How do you balance the competing political reasons that cause people to fight with the equitable distribution of a country’s wealth amongst its people?  I don’t know that a few classes at NYU will enable me to answer this question – great minds have worked on the Israeli-Palestinian conflict without resolution – but it will provide me some frameworks for thinking about how to create solutions.

Where does this interest in post-conflict development come from?  Iraq and Afghanistan.  We’ve killed too many innocent people in both countries to not take responsibility for rebuilding what we destroyed.  I’d like to be part of that solution.  More broadly, I’d like to be part of Obama’s pledge to rebuild our standing around the world. Participating in diplomacy and building prosperity are the keys to improving our standing.  We’ve flexed the military muscle.  Now it’s time to show that we’ve got brains to flex, too.

Still, I’m open to where my academic wanderings might take me during my time at Wagner.  I still enjoy writing and I do enjoy number crunching.  Let me refine that – I enjoy doing something with the numbers I’ve crunched.  Having information is great, but I’d rather use it to make better-informed decisions.  What would work like that look like?  I don’t actually know, but that’s what I’m open to.  I think, though, that my openness will still revolve working on improving the god-forsaken places where war and conflict have destroyed hope.

In Mississippi, my presence as a volunteer brought hope to the survivors of Katrina.  I hope to do the same in other places around the world, while also offering something concrete as a result of my presence.  I look forward to exploring how I can do that.

Given that the events and talks on Friday stimulated the thoughts that percolated over the weekend, I guess it really was a New Student Retreat.

The One Year Degree

Already I’ve run into a bit of a problem with earning my degree in one year.  Apparently, if you start in the Spring of 2009 and you want to focus on international development, there is no way to complete your one year masters degree in one year.  Why?  Because two required classes – one required for the degree and one required as a prerequisite for higher-level development courses – are offered at the same time on Monday.  Ugh.  

That’s fine.  It costs a little more money, but perhaps it’s not so bad to have a little more time to learn something about the field.  The other unfortunate situation I’ve run into is finding the courses I want to take already full.  This happened with two courses, so one more year might give me the opportunity to take it again.

So far, I’ve registered for the following:

  • Microeconomics
  • Financial Management
  • Institutions, Governance, and International Development – this is the intro course to development that is a prerequisite for others
  • Organizational and Managerial Development
  • I am wait listed on Ecoleadership.  From the syllabus:
  • This course will explore economic globalization and focus on the impact of the private sector on decisions that shape global society and influence the design, development and delivery of public goods.

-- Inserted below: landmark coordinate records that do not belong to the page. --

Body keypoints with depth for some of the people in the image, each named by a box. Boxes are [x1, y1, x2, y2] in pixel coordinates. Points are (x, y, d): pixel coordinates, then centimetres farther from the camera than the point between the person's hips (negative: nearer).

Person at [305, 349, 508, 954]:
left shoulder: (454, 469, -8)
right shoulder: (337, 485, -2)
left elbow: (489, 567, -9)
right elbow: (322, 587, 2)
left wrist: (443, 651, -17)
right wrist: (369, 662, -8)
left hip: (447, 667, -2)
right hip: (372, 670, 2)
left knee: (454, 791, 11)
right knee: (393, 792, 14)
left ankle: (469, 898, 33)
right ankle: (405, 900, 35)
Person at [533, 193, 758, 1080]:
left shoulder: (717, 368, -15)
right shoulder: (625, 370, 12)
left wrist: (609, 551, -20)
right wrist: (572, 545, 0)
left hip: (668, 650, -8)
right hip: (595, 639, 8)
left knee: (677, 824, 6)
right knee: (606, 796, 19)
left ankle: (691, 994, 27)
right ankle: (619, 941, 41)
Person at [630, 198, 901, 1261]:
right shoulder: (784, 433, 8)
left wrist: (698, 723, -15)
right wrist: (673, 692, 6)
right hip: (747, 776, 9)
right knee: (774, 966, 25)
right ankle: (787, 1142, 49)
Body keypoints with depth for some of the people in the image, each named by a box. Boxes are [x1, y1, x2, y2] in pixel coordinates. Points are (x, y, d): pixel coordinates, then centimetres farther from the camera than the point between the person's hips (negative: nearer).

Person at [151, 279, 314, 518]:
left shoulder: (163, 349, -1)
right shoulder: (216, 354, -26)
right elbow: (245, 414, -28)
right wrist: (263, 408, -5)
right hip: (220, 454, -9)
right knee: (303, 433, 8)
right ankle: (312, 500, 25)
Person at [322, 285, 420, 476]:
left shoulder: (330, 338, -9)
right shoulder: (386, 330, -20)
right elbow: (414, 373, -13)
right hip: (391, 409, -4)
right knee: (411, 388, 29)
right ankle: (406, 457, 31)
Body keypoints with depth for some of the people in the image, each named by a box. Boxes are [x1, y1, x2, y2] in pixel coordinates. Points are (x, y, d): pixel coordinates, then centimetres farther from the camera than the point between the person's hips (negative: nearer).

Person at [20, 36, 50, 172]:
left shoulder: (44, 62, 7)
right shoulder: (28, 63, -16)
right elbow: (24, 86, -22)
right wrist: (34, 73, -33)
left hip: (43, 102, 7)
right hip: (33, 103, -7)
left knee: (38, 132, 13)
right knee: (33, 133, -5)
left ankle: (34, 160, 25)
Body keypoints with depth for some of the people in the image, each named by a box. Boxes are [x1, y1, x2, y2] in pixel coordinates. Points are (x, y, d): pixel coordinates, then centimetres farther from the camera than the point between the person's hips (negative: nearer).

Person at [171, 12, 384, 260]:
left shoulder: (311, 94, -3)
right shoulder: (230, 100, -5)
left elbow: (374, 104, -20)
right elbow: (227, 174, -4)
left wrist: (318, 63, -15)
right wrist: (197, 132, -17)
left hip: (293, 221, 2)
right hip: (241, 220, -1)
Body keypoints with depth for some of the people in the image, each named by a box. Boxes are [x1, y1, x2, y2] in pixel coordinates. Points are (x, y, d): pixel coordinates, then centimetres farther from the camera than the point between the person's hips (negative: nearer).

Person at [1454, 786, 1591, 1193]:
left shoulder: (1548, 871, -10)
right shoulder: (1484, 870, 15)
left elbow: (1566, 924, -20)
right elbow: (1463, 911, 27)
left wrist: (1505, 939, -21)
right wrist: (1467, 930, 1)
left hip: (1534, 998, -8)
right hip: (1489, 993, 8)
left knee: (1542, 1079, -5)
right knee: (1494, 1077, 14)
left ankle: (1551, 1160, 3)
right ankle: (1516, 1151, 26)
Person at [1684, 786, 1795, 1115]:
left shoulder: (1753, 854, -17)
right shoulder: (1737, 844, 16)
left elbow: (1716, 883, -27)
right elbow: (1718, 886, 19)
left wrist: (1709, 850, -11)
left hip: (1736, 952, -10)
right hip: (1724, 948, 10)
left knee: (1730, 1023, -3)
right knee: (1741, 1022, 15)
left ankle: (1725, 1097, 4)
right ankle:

The Ecoleadership course’s syllabus looks absolutely fascinating and everything I want to study.  Ah well, perhaps the five people ahead of me on the waitlist will drop or, or some other five people signed up to take the class.  We’ll see.

The alternative – Organizational & Managerial Development – does also interest me.  This course – taught by the same instructor as Ecoleadership – will look at organizational development theory and require us, the students, to apply the theory to real life situations in building a more efficient organization.  This process always fascinates me – the mechanics behind making an organization tick – and it’s something I had to spend a lot of time doing with Hands On Gulf Coast.  It would be interesting to learn what the ‘pros’ see and how they might navigate tricky waters.

All in all, I am excited about my course load for next semester and being in school.  Next step – financing the investment in higher learning.